The dictums of 2018 Policy

  • The 2018 National Policy on Biofuels had a target of 20 per cent blending of ethanol in petrol and 5 per cent blending of biodiesel in diesel by 2030.
  • This was to be achieved by increasing production using second-generation bio-refineries and developing new feedstock for biofuels.
  • It allowed the production of ethanol from damaged food grains like wheat and broken rice, which are unfit for human consumption.
  • The new policy allowed the use of excess food grain for ethanol in a bounty crop year, if endorsed by the Union Ministry of Agriculture.

Possible dangers

  • The quantity of rice from which ethanol will be produced has not been announced, nor do we know the price at which such rice will be sold by the FCI.
  • About 85 per cent of rice is Kharif crop, heavily dependent on monsoon.
  • Despite the prediction of a normal monsoon, What happens if the monsoon predictions go wrong? Will we be able to import grain?
  • Less damaged grains: Despite the commonly held belief of a lakh of tonnes of rotting grains, the FCI’s storage practices are actually quite good.
  • Damaged grains as a percentage of total quantity issued by the FCI has been just about 0.01 per cent to 0.04 per cent in the last five years.
  • Hardly any ethanol can be made from such a small amount of damaged grains.
  • Making ethanol from sound quality grains deprives food to humans as well as livestock.
  • At the time when uncertainties are looming large, it is imperative that food security and food price stability be given the highest priority.

Way forward

  • Ethanol can be produced from other ingredients such as B and C heavy molasses, sugar, sugar syrup, and sugarcane juice.
  • Ethanol has also been blessed with a low GST and enjoys relaxed conditions for inter-state movement if used for blending with petrol.
  • Since the economy faces a bleak prospect due to the impact of COVID-19, the government should first use the food grains to meet the requirement of about 10 to 20 crore people without ration cards.

The UPSC could ask a question on the following lines “Diverting food grains for making fuels has always been a contentious issue from the food security angle. At the same time reducing India’s dependence on import for fuels is as much a serious concern. The National Policy on Biofuels-2018 sought to strike the balance between the two. Critically analyse the various provisions of National Policy on Biofuels-2018 which were different from 2009 policy.”

Task instructions:
1/ Answer these questions from the passage on India's biofuels policy:
(a) What share of biodiesel blending in diesel did the 2018 policy target by 2030?
(b) About what percentage of rice is a Kharif crop?
(c) What range did damaged grains reach as a percentage of the total quantity issued by the FCI in the last five years?
2/ Extend the passage on India's biofuels policy past its final sentence.

Listed entries:
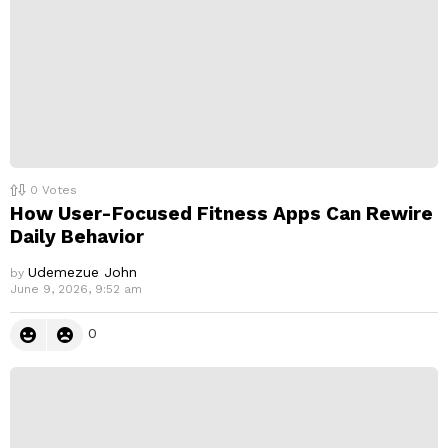
0
Votes
How User-Focused Fitness Apps Can Rewire
Daily Behavior
Udemezue John
by
June 9, 2026, 9:52 am
0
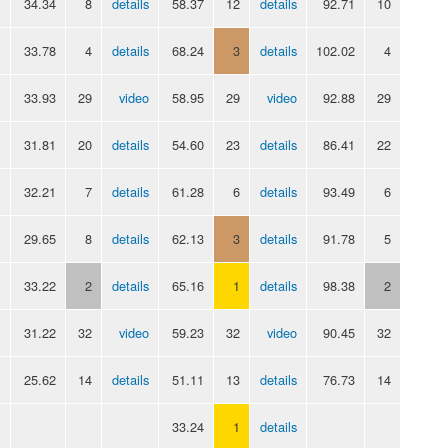
34.34
8
details
58.37
12
details
92.71
10
33.78
4
details
68.24
3
details
102.02
4
33.93
29
video
58.95
29
video
92.88
29
31.81
20
details
54.60
23
details
86.41
22
32.21
7
details
61.28
6
details
93.49
6
29.65
8
details
62.13
3
details
91.78
5
33.22
2
details
65.16
1
details
98.38
2
31.22
32
video
59.23
32
video
90.45
32
25.62
14
details
51.11
13
details
76.73
14
33.24
1
details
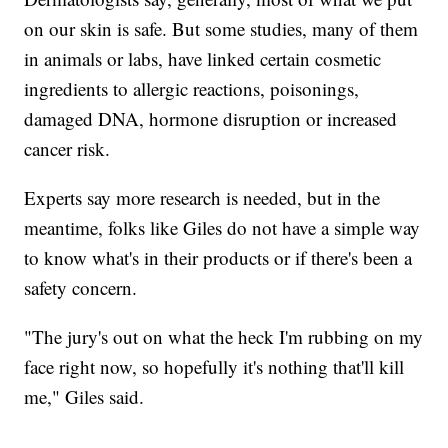
on our skin is safe. But some studies, many of them
in animals or labs, have linked certain cosmetic
ingredients to allergic reactions, poisonings,
damaged DNA, hormone disruption or increased
cancer risk.
Experts say more research is needed, but in the
meantime, folks like Giles do not have a simple way
to know what's in their products or if there's been a
safety concern.
"The jury's out on what the heck I'm rubbing on my
face right now, so hopefully it's nothing that'll kill
me," Giles said.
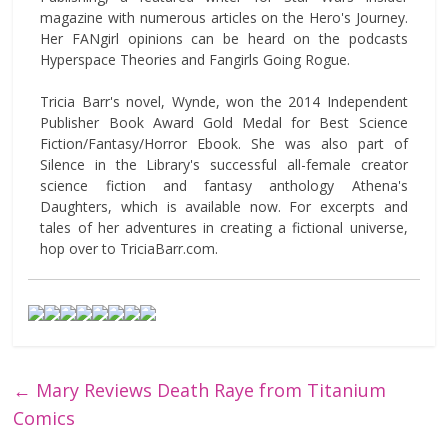
magazine with numerous articles on the Hero's Journey.
Her FANgirl opinions can be heard on the podcasts
Hyperspace Theories and Fangirls Going Rogue.
Tricia Barr's novel, Wynde, won the 2014 Independent
Publisher Book Award Gold Medal for Best Science
Fiction/Fantasy/Horror Ebook. She was also part of
Silence in the Library's successful all-female creator
science fiction and fantasy anthology Athena's
Daughters, which is available now. For excerpts and
tales of her adventures in creating a fictional universe,
hop over to TriciaBarr.com.
←
Mary Reviews Death Raye from Titanium
Comics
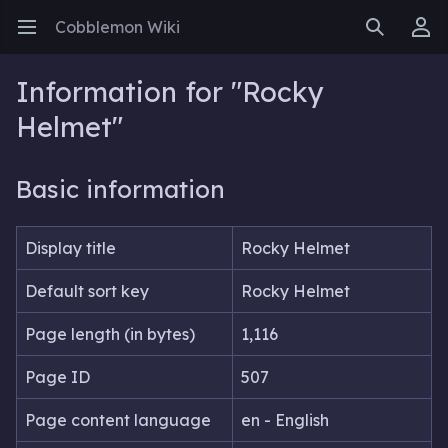
Cobblemon Wiki
Open main menu
Search
User menu
Information for "Rocky
Helmet"
Basic information
Display title
Rocky Helmet
Default sort key
Rocky Helmet
Page length (in bytes)
1,116
Page ID
507
Page content language
en - English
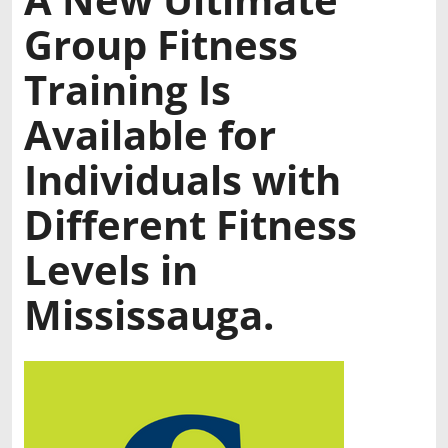
Group Fitness
Training Is
Available for
Individuals with
Different Fitness
Levels in
Mississauga.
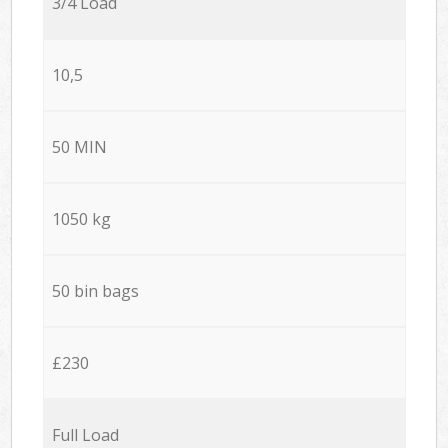
3/4 Load
10,5
50 MIN
1050 kg
50 bin bags
£230
Full Load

Answers by item:
1/
(a) 5 per cent.
(b) About 85 per cent.
(c) About 0.01 per cent to 0.04 per cent.

2/
The government must ensure the food safety of the country first and if it still has surplus rice, it must facilitate export to friendly countries which are suffering an adverse impact of COVID-19 on their economies.

Back2Basics: Generations of biofuels

  • There are three types of biofuels: 1st, 2nd and 3rd generation biofuels.
  • They are characterized by their sources of biomass, their limitations as a renewable source of energy, and their technological progress.
  • The main drawback of 1st generation biofuels is that they come from biomass that is also a food source.
  • This presents a problem when there is not enough food to feed everyone.
  • 2nd generation biofuels come from non-food biomass, but still compete with food production for land use.
  • Finally, 3rd generation biofuels present the best possibility for alternative fuel because they don’t compete with food.
  • However, there are still some challenges in making them economically feasible.

Important Provision of ‘National Policy on Biofuels, 2018

  • The government aims at increasing the utilization of biofuels in the energy and transportation sectors of the country by promoting the production of biofuels from domestic feedstock in the coming decade through this policy.
  • Larger goals such as the adoption of green fuels, national energy security, fighting climate change, generating employment, etc. would be facilitated through this policy. Along with that, technological advancements in the field of biofuels will also be encouraged.
  • MNRE has set an indicative target of 20% blending of ethanol in petrol and 5% blending of biodiesel in diesel to be achieved by 2030.
  • The percentage of the same currently stands at around 2% for petrol and less than 0.1% for diesel.